Look below for the lines from the one with "1.3. El administrador de dispositivos" to the one with "4.3.4. Instalación desde Internet", and copy exactly those lines, both ends included.

══════════════════════════════

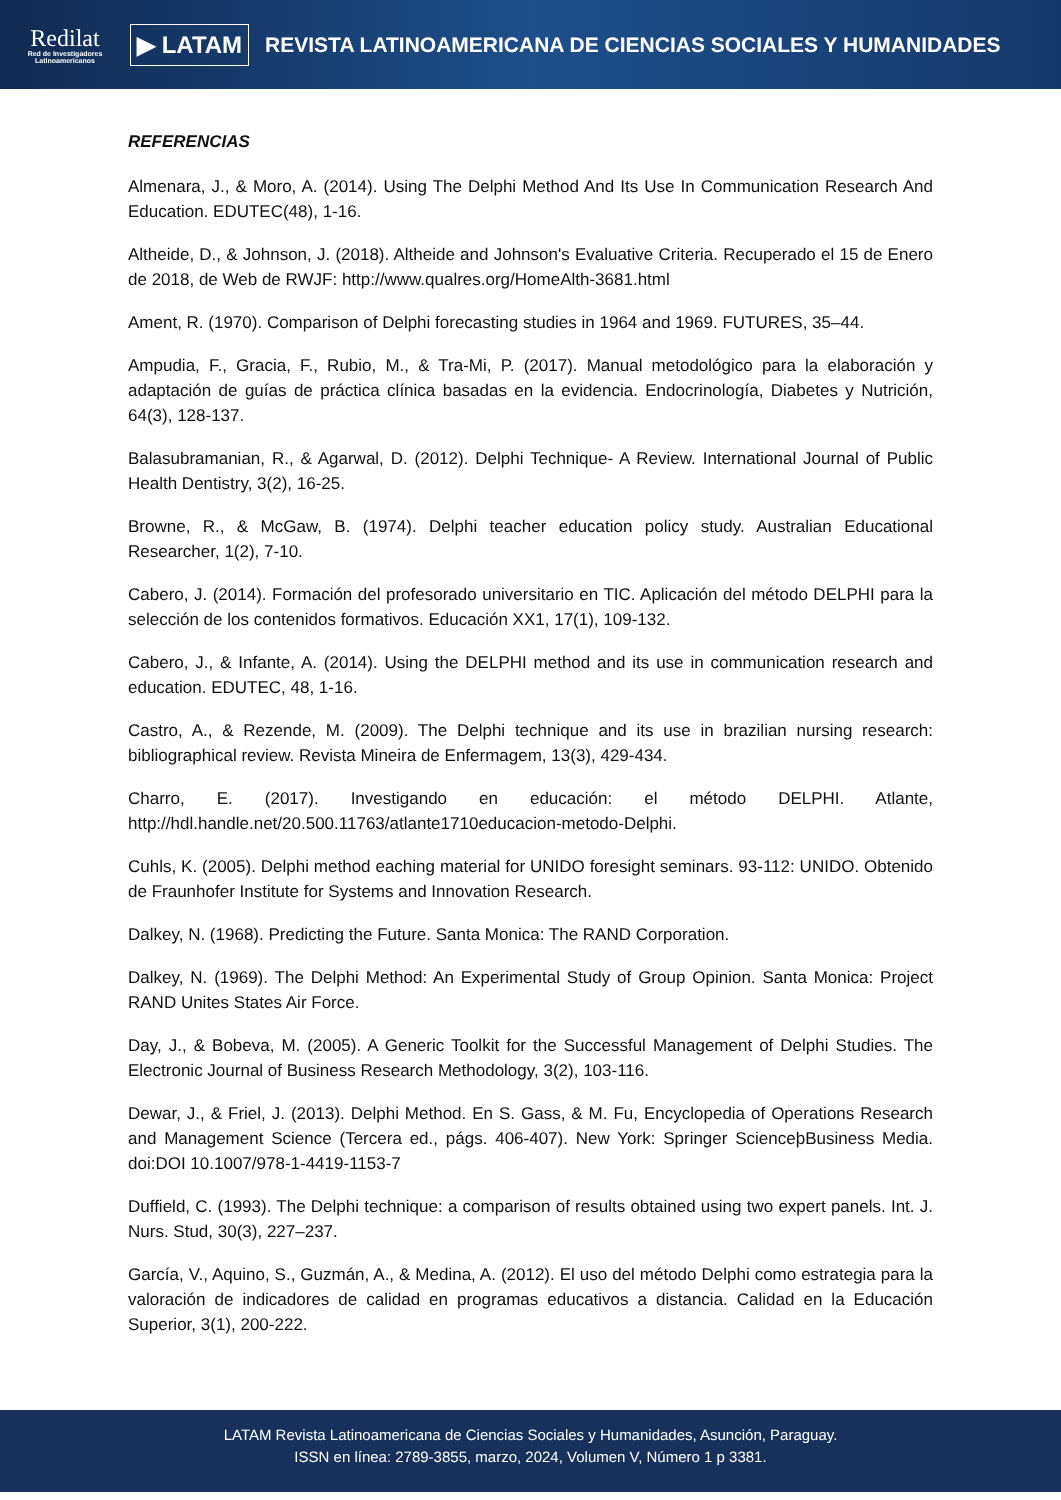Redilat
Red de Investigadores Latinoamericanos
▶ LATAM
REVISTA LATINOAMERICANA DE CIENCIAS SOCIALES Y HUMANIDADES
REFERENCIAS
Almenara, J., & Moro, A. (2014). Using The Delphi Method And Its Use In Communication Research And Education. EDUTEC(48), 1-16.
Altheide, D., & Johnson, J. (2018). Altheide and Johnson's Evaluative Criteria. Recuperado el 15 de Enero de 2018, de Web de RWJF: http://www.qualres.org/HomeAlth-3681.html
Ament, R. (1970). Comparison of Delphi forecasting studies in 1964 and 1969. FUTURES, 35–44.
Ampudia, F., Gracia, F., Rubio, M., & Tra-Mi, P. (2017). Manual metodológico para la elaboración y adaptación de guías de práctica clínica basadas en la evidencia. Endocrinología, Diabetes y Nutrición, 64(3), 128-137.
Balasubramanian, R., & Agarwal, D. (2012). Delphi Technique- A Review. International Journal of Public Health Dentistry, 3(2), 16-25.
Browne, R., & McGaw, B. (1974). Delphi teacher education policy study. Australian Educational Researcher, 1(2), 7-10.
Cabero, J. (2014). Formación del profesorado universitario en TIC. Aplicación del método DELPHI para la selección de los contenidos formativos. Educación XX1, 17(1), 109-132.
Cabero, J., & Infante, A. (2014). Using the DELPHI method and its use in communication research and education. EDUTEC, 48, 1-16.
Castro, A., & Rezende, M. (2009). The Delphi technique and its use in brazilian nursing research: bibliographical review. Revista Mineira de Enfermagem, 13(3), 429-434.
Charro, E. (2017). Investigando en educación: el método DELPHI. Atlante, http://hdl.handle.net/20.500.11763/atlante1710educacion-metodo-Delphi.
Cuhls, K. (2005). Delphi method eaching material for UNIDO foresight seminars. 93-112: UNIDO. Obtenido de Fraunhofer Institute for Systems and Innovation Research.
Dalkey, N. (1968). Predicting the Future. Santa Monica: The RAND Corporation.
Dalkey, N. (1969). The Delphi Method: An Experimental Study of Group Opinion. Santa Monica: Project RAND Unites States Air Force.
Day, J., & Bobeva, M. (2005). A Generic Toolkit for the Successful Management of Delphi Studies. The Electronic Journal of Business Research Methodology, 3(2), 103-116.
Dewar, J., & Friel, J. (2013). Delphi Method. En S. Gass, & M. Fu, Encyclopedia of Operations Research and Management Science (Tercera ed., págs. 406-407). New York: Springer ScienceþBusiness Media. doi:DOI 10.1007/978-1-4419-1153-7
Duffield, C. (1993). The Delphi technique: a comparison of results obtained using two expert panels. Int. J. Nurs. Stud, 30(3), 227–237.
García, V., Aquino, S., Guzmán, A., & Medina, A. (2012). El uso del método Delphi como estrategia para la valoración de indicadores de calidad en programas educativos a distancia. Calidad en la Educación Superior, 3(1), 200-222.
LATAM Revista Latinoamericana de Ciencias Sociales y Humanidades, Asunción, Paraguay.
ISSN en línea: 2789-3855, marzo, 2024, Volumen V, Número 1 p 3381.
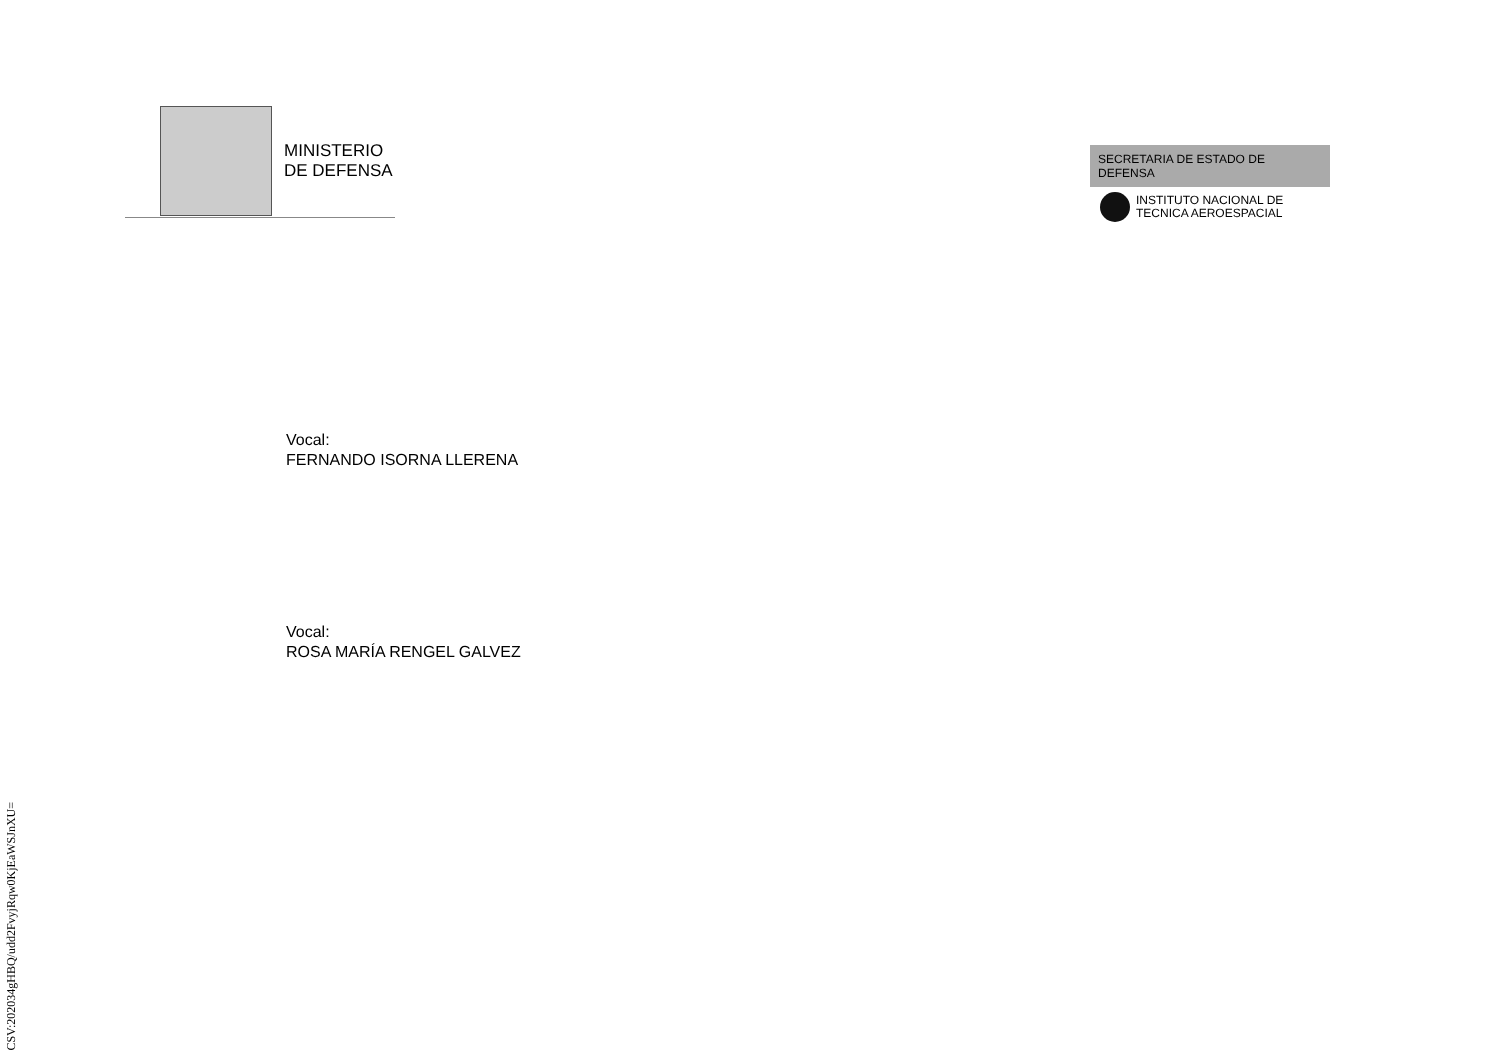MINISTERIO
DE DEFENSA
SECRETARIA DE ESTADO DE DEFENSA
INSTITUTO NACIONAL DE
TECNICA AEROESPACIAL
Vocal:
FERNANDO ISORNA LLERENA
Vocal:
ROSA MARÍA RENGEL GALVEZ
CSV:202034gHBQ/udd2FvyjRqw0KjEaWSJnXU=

══════════════════════════════

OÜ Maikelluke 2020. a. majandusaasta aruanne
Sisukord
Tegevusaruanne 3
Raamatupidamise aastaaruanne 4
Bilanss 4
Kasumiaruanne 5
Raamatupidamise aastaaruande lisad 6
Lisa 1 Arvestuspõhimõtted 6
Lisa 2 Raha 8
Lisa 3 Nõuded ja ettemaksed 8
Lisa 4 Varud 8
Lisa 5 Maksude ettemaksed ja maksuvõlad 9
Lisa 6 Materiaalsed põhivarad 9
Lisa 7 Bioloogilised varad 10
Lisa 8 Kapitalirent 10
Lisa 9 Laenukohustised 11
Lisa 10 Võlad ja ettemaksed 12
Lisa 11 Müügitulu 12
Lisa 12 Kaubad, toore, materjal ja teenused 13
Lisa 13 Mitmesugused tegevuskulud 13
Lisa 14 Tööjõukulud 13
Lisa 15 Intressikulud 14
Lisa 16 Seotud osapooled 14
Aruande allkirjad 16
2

══════════════════════════════

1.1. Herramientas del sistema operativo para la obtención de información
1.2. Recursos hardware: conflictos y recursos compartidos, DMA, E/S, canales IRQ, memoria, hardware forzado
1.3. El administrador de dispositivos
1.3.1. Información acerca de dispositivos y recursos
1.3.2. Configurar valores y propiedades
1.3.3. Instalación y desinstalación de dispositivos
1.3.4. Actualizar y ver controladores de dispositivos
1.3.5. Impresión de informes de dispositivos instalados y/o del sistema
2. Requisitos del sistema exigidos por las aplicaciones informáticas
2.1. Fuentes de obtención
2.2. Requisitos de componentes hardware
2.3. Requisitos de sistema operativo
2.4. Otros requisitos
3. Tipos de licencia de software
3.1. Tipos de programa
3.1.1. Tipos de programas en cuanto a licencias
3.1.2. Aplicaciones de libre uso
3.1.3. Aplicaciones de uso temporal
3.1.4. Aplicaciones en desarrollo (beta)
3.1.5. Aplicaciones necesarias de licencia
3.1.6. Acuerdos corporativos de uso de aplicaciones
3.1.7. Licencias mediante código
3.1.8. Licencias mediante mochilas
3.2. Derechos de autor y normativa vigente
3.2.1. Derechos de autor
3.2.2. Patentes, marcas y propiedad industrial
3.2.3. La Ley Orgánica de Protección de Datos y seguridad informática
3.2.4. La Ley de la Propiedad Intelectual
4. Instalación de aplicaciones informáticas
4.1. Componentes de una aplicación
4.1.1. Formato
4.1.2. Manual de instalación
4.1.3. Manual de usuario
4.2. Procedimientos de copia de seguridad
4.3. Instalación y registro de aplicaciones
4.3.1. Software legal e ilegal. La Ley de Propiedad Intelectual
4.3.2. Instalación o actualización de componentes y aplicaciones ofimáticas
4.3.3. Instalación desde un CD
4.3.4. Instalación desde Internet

══════════════════════════════

**Response**
1.3. El administrador de dispositivos
1.3.1. Información acerca de dispositivos y recursos
1.3.2. Configurar valores y propiedades
1.3.3. Instalación y desinstalación de dispositivos
1.3.4. Actualizar y ver controladores de dispositivos
1.3.5. Impresión de informes de dispositivos instalados y/o del sistema
2. Requisitos del sistema exigidos por las aplicaciones informáticas
2.1. Fuentes de obtención
2.2. Requisitos de componentes hardware
2.3. Requisitos de sistema operativo
2.4. Otros requisitos
3. Tipos de licencia de software
3.1. Tipos de programa
3.1.1. Tipos de programas en cuanto a licencias
3.1.2. Aplicaciones de libre uso
3.1.3. Aplicaciones de uso temporal
3.1.4. Aplicaciones en desarrollo (beta)
3.1.5. Aplicaciones necesarias de licencia
3.1.6. Acuerdos corporativos de uso de aplicaciones
3.1.7. Licencias mediante código
3.1.8. Licencias mediante mochilas
3.2. Derechos de autor y normativa vigente
3.2.1. Derechos de autor
3.2.2. Patentes, marcas y propiedad industrial
3.2.3. La Ley Orgánica de Protección de Datos y seguridad informática
3.2.4. La Ley de la Propiedad Intelectual
4. Instalación de aplicaciones informáticas
4.1. Componentes de una aplicación
4.1.1. Formato
4.1.2. Manual de instalación
4.1.3. Manual de usuario
4.2. Procedimientos de copia de seguridad
4.3. Instalación y registro de aplicaciones
4.3.1. Software legal e ilegal. La Ley de Propiedad Intelectual
4.3.2. Instalación o actualización de componentes y aplicaciones ofimáticas
4.3.3. Instalación desde un CD
4.3.4. Instalación desde Internet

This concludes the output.